At the time, a great feud persisted among Evenki clans. One clan called upon a shaman named Magankan to destroy their enemy. On the morning of July 30th, 1908, Magankan sent Agdy, the god of thunder, to demonstrate his power.
Many Indigenous cultures attribute meteoritic events to the power of sky beings. The Wardaman people of northern Australia tell of Utdjungon, a being who lives in the Coalsack nebula by the Southern Cross.
He will cast a fiery star to the Earth if laws and traditions are not followed. The falling star will cause the earth to shake and the trees to topple.
Like the Evenki, it seems the Wardaman have faced Utdjungon’s wrath before.
The Luritja people of Central Australia also tell of an object that fell to Earth as punishment for breaking sacred law. And we can still see the scars of this event today.
A surviving meteorite impact legend
Around 4,700 years ago, a large nickel-iron meteoroid came blazing across the Central Australian sky. It broke apart before striking the ground 145km south of what is now Alice Springs.
The fragments carved out more than a dozen craters up to 180 meters across with the energy of a small nuclear explosion.
Aboriginal people have inhabited the region for tens-of-thousands of years, and it’s almost certain they witnessed this dramatic event. But did an oral record of this event survive to modern times?
When scientists first visited Henbury in 1931, they brought with them an Aboriginal guide. When they ventured near the site, the guide would go no further.

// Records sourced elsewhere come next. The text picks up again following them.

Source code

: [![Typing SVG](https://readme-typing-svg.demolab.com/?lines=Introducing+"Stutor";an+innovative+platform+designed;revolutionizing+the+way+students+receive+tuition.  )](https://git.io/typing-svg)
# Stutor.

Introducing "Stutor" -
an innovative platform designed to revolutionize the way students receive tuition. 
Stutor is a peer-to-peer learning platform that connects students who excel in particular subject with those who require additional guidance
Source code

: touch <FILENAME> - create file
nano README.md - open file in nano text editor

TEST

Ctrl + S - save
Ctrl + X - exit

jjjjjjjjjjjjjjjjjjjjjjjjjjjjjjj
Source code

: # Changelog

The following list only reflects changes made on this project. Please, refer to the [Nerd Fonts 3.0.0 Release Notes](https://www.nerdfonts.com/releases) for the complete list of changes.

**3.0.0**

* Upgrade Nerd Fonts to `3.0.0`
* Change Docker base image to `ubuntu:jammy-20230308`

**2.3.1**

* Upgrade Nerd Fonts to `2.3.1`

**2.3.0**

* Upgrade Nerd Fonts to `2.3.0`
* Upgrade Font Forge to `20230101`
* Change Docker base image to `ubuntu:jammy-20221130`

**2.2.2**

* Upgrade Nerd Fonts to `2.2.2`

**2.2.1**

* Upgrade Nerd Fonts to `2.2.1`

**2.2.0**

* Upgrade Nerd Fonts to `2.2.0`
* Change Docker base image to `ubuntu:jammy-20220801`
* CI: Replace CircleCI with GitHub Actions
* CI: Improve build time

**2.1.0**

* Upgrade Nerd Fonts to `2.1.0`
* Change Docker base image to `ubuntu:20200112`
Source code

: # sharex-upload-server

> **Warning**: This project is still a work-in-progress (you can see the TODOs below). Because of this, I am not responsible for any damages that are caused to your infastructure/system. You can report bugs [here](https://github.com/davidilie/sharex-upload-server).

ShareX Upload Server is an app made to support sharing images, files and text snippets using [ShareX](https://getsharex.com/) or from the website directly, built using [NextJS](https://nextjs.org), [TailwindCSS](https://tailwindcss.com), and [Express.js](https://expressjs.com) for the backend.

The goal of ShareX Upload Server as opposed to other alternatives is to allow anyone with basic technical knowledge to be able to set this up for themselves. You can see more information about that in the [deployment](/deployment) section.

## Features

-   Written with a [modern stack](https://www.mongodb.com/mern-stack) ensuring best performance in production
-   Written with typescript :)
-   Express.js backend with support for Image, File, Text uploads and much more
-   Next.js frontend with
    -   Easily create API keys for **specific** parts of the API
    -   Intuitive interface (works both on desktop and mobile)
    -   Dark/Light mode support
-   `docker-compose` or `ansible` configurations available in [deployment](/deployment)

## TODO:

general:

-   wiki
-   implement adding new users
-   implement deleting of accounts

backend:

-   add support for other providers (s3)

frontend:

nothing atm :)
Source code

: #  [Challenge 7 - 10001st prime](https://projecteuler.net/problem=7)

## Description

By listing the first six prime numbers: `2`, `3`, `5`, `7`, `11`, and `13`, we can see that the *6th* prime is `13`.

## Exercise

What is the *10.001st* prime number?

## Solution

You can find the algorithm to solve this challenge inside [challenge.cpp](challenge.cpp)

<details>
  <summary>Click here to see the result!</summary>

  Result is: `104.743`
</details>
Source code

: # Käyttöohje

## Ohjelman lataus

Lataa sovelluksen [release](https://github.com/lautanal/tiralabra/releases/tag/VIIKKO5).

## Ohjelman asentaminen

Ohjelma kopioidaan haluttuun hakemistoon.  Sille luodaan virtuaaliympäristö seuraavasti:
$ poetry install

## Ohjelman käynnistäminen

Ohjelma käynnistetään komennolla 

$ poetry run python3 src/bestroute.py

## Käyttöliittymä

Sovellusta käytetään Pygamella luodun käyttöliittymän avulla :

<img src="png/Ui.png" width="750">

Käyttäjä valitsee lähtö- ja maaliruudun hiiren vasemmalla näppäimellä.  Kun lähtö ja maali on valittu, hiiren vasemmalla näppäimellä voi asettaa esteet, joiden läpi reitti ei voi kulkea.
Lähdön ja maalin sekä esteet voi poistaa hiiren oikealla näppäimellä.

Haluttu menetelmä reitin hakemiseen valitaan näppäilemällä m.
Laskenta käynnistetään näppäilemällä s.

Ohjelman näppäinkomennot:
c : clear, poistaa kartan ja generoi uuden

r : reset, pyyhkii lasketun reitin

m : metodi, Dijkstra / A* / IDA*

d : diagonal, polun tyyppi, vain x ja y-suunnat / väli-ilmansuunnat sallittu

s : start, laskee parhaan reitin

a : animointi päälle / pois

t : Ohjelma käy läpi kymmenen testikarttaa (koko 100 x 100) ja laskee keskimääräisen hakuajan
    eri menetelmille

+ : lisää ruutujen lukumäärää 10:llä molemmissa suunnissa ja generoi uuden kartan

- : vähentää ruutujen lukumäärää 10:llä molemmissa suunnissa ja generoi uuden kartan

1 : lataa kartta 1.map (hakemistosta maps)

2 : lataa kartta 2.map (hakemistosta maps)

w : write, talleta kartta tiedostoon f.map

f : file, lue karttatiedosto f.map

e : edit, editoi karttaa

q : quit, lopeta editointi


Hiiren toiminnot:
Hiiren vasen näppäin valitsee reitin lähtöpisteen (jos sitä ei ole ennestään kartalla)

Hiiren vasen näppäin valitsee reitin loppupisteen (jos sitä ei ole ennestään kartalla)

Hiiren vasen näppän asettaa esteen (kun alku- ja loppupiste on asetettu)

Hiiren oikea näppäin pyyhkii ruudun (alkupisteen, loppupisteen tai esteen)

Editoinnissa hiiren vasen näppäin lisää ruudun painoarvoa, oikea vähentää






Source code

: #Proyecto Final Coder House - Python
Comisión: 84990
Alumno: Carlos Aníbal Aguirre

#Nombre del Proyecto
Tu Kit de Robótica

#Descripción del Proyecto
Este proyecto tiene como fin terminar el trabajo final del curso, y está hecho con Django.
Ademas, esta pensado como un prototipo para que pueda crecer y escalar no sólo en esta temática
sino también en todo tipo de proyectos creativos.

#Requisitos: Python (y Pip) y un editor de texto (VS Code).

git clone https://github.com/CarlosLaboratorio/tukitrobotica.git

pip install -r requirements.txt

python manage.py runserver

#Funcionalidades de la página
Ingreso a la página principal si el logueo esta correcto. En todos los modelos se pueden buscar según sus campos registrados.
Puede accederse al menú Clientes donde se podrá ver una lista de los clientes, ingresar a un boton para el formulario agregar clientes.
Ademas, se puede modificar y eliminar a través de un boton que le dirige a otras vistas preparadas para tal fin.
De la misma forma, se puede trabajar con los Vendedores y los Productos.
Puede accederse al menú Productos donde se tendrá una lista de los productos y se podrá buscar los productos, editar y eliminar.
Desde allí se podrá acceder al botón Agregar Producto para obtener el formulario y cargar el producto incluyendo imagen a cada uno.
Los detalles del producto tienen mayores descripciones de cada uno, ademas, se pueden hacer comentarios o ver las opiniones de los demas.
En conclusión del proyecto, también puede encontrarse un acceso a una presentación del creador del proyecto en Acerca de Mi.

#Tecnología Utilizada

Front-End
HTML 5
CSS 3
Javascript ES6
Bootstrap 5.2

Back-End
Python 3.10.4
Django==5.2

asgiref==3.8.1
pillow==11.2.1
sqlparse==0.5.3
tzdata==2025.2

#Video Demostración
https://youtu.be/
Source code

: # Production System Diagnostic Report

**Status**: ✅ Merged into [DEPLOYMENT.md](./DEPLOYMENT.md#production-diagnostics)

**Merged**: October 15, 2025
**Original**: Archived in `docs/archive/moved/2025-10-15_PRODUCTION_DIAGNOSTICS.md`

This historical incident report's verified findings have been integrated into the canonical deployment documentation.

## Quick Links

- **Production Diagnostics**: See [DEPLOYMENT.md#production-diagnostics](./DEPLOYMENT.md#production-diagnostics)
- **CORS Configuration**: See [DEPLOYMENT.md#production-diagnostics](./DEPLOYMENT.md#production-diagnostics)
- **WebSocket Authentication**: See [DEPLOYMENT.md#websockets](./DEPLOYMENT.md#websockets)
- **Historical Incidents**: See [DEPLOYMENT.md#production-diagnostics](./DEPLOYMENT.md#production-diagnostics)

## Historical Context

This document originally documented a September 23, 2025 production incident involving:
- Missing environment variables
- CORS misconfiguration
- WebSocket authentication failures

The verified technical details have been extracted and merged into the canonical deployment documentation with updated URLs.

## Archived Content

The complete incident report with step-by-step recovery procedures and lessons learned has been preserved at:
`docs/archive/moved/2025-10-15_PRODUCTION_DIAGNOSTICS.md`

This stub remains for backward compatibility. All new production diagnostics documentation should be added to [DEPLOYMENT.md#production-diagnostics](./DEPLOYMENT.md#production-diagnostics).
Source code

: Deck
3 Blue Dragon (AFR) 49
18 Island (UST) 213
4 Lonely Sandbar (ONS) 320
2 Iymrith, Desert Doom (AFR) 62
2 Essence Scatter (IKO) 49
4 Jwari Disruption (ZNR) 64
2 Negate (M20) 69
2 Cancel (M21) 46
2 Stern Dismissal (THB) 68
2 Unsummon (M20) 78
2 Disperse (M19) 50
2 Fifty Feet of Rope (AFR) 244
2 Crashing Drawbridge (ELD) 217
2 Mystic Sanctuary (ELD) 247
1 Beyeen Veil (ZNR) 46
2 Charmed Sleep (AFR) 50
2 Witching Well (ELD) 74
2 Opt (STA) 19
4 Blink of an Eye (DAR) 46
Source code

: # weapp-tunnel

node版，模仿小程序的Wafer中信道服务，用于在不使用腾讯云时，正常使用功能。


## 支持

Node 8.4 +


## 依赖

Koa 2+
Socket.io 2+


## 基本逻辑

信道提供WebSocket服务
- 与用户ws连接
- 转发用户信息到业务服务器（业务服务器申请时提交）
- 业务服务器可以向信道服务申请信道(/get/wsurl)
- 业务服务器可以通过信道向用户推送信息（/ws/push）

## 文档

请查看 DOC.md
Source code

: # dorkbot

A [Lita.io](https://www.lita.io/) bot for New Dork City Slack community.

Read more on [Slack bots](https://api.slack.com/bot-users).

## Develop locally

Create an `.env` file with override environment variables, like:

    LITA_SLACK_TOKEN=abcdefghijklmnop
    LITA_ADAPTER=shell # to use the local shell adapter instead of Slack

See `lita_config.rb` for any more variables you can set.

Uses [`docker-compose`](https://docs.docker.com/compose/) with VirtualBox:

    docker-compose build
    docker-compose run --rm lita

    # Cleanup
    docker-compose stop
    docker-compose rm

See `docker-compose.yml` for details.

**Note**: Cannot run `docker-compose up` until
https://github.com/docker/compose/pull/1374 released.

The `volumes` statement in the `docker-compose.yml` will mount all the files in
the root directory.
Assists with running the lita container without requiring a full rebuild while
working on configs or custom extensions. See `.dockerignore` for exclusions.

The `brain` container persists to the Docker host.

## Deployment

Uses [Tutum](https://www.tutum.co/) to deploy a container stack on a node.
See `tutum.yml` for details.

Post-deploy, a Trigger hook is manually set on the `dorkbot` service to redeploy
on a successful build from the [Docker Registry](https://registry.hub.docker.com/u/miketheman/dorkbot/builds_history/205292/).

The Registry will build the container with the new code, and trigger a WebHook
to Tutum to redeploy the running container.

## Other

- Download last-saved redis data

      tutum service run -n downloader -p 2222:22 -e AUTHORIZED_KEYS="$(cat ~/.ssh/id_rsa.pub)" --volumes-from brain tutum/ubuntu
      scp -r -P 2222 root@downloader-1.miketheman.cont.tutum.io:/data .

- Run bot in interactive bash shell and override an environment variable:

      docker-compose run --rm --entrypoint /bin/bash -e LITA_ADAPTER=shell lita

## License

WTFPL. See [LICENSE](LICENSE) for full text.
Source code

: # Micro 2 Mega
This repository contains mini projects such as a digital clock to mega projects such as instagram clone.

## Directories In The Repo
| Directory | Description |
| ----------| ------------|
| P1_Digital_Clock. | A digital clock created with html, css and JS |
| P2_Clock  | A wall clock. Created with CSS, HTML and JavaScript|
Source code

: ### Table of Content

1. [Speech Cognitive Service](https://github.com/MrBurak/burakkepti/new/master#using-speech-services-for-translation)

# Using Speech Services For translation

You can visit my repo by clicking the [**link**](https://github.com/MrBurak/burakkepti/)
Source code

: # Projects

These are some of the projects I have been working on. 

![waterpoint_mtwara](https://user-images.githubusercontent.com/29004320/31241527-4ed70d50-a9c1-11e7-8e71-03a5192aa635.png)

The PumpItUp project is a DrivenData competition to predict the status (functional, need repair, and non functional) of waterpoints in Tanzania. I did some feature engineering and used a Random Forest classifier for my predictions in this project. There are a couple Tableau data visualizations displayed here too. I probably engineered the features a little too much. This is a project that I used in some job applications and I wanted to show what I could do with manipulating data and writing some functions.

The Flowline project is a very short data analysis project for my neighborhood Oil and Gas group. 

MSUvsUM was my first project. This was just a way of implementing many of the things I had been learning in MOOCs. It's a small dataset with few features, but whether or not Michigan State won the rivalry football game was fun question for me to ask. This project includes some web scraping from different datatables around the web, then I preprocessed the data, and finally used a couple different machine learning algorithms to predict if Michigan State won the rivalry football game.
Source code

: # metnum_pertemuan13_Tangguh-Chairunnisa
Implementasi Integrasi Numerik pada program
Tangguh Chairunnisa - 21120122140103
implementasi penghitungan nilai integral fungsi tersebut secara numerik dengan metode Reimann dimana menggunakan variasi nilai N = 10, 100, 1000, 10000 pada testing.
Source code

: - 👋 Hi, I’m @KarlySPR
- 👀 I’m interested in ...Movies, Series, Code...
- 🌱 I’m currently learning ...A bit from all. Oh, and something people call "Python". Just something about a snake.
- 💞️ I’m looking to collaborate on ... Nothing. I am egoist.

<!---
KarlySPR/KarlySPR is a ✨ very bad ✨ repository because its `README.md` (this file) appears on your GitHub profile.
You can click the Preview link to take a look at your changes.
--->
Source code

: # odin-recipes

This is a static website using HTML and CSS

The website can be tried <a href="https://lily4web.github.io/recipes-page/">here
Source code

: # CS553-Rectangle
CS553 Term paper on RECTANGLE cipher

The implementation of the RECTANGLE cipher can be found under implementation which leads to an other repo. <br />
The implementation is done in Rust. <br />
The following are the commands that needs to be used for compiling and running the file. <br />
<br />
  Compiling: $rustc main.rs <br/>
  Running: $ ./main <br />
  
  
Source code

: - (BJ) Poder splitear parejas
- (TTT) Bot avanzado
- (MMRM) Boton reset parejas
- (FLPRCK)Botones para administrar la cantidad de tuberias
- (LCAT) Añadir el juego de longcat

He said his people were forbidden from going near the craters, as that was where the fire-devil ran down from the sun and set the land ablaze, killing people and forming the giant holes.
They were also forbidden from collecting water that pooled in the craters, as they feared the fire-devil would fill them with a piece of iron.
The following year, a local resident asked Luritja elders about the craters. The elders provided the same answer and said the fire-devil “will burn and eat” anyone who breaks sacred law, as he had done long ago.
The longevity and benefits of oral tradition
The story of Henbury indicates a living memory of an event that occurred a few thousands of years ago. Might then we find accounts of events from tens of thousands of years ago?
Yes, it seems so.
Recent studies show that Aboriginal traditions accurately record sea level changes over the past 10,000 years.
Other studies suggest the volcanic eruptions that formed the Eacham, Euramo and Barrine crater lakes in northern Queensland more than 10,000 years ago are recorded in oral tradition.
In addition to demonstrating the longevity of Indigenous oral traditions, emerging research shows that these stories can lead to new scientific discoveries. Aboriginal stories about objects falling from the sky have led scientists to meteorite finds they would not have known about otherwise.
In New Zealand, geologists are also using Maori oral traditions to study earthquakes and tsunamis. New Zealand has a much more recent human history – compared to Australia – with the first Maori ancestors thought to have arrived around the 13th Century.
The arrival of the first Australians goes back at least 50,000 years. There is still much to learn, as Australia’s ancient landscape has been exposed to meteorite strikes that we don’t know about, some of which have probably occurred since humans arrived.
But given that Australia is home to the oldest continuing cultures on Earth, we are only just scratching the surface of the vast scientific knowledge contained in Indigenous oral traditions.
We anticipate that our work with Aboriginal elders to learn about Indigenous astronomy will lead to new knowledge and cultural insights about natural events and meteorite impacts in Australia.